I switched it on the other day and the device acted as normal until it reached the logo screen, there it stopped with no input from the keyboard making any impact.
I tried all the usual, F2, F11 F12 Ctrl+Alt+S. Nothing, so I just turned it off, now when I turn it one I will get either the logo screen, A blank screen with a cursor or even a completely black (no input) screen.

I have tried inserting the restore disks and although the DVD drive spins up I get no response from the display.
I have attached the device to an external monitor to verify that it is not the screen.
I have tried re-setting the bios by holding down the power button for 10 seconds with the battery removed then inserting power lead (someone told me this works) I would remove the Bios battery but can't get to it.
I have removed the Ram sticks and tested them in wife's laptop (worked fine)
I have thumped the desk in frustration (repeatedly)
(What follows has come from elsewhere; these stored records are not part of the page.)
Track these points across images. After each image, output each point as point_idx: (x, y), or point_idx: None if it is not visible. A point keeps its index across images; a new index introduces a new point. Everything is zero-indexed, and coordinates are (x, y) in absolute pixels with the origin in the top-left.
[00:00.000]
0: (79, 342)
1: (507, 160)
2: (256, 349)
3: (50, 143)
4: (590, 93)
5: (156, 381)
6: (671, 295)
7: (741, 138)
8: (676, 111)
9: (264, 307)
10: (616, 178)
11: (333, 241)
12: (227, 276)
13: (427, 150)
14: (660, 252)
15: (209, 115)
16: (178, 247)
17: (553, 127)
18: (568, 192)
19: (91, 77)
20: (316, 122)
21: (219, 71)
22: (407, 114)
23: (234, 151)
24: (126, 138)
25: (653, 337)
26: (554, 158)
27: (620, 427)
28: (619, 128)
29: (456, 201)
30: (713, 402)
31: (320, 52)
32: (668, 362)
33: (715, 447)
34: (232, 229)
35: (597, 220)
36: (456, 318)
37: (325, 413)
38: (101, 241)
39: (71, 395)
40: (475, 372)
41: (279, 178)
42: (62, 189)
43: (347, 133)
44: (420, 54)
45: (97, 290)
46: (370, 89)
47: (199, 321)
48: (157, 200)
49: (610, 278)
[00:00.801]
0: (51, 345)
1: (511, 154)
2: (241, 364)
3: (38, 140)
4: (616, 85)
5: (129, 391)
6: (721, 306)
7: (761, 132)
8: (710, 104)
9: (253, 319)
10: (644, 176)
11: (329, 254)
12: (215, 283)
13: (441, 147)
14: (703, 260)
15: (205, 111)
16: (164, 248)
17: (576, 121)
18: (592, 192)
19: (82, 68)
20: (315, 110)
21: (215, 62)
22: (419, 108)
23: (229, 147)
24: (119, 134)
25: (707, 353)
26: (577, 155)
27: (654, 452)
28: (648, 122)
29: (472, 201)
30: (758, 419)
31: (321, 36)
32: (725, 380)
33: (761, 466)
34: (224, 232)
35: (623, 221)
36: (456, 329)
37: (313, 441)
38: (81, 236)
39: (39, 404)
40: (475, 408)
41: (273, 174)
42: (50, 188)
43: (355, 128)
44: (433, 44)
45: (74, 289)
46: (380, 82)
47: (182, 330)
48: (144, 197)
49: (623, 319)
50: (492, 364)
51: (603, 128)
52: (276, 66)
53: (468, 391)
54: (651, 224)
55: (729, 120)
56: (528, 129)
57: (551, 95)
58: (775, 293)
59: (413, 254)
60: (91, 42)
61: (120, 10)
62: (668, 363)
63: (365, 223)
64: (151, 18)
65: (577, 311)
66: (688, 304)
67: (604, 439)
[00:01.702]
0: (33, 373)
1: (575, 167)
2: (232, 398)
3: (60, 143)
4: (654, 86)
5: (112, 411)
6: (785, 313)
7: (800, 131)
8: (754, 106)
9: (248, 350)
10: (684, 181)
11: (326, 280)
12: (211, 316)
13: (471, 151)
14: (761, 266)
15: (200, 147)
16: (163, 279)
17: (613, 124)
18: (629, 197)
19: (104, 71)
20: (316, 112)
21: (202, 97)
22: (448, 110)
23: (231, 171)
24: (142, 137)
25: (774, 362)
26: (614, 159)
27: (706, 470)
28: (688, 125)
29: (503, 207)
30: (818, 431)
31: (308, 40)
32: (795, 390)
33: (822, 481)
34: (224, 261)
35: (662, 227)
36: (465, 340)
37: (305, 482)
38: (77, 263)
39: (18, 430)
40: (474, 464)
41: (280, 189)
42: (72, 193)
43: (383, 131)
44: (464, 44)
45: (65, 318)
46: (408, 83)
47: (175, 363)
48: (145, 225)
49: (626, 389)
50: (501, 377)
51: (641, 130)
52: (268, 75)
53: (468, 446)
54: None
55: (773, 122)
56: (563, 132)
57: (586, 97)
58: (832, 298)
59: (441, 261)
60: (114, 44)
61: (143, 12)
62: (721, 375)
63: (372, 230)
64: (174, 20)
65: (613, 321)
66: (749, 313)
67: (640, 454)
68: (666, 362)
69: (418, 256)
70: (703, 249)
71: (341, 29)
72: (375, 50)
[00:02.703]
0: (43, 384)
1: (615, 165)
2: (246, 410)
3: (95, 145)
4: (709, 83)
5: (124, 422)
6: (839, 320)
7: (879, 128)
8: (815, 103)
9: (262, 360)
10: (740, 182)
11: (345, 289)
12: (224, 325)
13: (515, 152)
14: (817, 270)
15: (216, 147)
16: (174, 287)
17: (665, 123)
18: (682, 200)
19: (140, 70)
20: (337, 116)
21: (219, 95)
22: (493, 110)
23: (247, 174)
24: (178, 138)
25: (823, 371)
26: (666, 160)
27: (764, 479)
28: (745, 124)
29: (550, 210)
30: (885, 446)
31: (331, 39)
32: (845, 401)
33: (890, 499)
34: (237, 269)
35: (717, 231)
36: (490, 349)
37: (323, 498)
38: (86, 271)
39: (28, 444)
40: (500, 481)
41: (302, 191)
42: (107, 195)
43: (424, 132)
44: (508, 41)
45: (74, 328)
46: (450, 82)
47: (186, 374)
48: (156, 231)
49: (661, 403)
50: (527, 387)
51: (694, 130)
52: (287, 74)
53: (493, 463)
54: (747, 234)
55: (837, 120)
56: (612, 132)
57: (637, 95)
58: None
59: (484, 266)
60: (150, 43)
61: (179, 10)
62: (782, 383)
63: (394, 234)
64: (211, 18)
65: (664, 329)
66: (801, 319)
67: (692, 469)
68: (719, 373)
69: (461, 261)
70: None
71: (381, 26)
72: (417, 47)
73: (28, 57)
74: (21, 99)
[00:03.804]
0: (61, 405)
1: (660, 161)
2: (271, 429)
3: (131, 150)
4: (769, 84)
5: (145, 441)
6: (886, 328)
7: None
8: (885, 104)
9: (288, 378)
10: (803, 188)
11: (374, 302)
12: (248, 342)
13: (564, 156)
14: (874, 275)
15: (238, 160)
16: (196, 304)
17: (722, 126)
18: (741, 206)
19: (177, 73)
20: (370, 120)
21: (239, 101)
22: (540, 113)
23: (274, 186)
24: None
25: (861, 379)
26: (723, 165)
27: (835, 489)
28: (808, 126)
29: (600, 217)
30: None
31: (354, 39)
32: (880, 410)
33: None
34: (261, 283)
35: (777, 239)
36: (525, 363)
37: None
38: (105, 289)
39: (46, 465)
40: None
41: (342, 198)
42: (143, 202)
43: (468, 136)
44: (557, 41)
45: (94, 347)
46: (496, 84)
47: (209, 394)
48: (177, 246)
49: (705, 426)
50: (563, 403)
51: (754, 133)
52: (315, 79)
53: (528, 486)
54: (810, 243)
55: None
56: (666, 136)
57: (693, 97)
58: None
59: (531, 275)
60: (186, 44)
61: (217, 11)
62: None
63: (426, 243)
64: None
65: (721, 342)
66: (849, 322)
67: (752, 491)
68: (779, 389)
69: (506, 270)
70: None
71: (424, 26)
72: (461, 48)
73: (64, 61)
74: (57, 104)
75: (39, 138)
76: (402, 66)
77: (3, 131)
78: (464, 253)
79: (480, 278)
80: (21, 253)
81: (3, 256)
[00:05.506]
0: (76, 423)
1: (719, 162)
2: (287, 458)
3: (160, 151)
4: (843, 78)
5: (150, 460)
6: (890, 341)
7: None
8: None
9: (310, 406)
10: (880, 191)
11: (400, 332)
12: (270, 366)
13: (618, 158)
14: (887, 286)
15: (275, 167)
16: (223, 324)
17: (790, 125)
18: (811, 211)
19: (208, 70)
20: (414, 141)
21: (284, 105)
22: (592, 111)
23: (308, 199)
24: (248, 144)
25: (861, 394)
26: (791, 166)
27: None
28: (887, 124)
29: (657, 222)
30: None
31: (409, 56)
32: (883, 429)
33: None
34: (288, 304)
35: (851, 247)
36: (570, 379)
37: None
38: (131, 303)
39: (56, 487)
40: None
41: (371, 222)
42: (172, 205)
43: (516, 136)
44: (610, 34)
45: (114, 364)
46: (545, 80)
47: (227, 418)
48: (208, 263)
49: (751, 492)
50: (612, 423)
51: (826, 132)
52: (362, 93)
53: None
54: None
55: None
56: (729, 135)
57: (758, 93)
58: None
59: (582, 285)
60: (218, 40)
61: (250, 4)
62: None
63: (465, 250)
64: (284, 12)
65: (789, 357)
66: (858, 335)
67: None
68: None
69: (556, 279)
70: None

Nothing works and the PB website is a crock, so please someone HELP


----------



## TriggerFinger (Jan 30, 2008)

hi,

try removing your HDD physically from the laptop. insert your install/restore disks or better an Ubuntu live CD (link on my sig below) into your CD/DVD drive and boot from it. post back what happens.


----------



## MONSTERMONSTER (Mar 13, 2005)

Still nothing I'm afraid, the disk drive spins up as normal but no reaction from the screen, tried again connecting it to external monitor, but nothing


----------



## TriggerFinger (Jan 30, 2008)

MONSTERMONSTER said:


> Still nothing I'm afraid, the disk drive spins up as normal but no reaction from the screen, tried again connecting it to external monitor, but nothing


-- that's bad news. i am guessing that you had tried removing the hard drive as per my advise on the previous post and about the use of a bootable CD to boot from the CD drive. if you have done so and yet there is no sign of anything on the LCD or the external monitor, may be you are looking at a dead video card or a dead motherboard. check your specs if your video card is integrated. if it is not, then you may just replace that otherwise it would be a motherboard replacement.


----------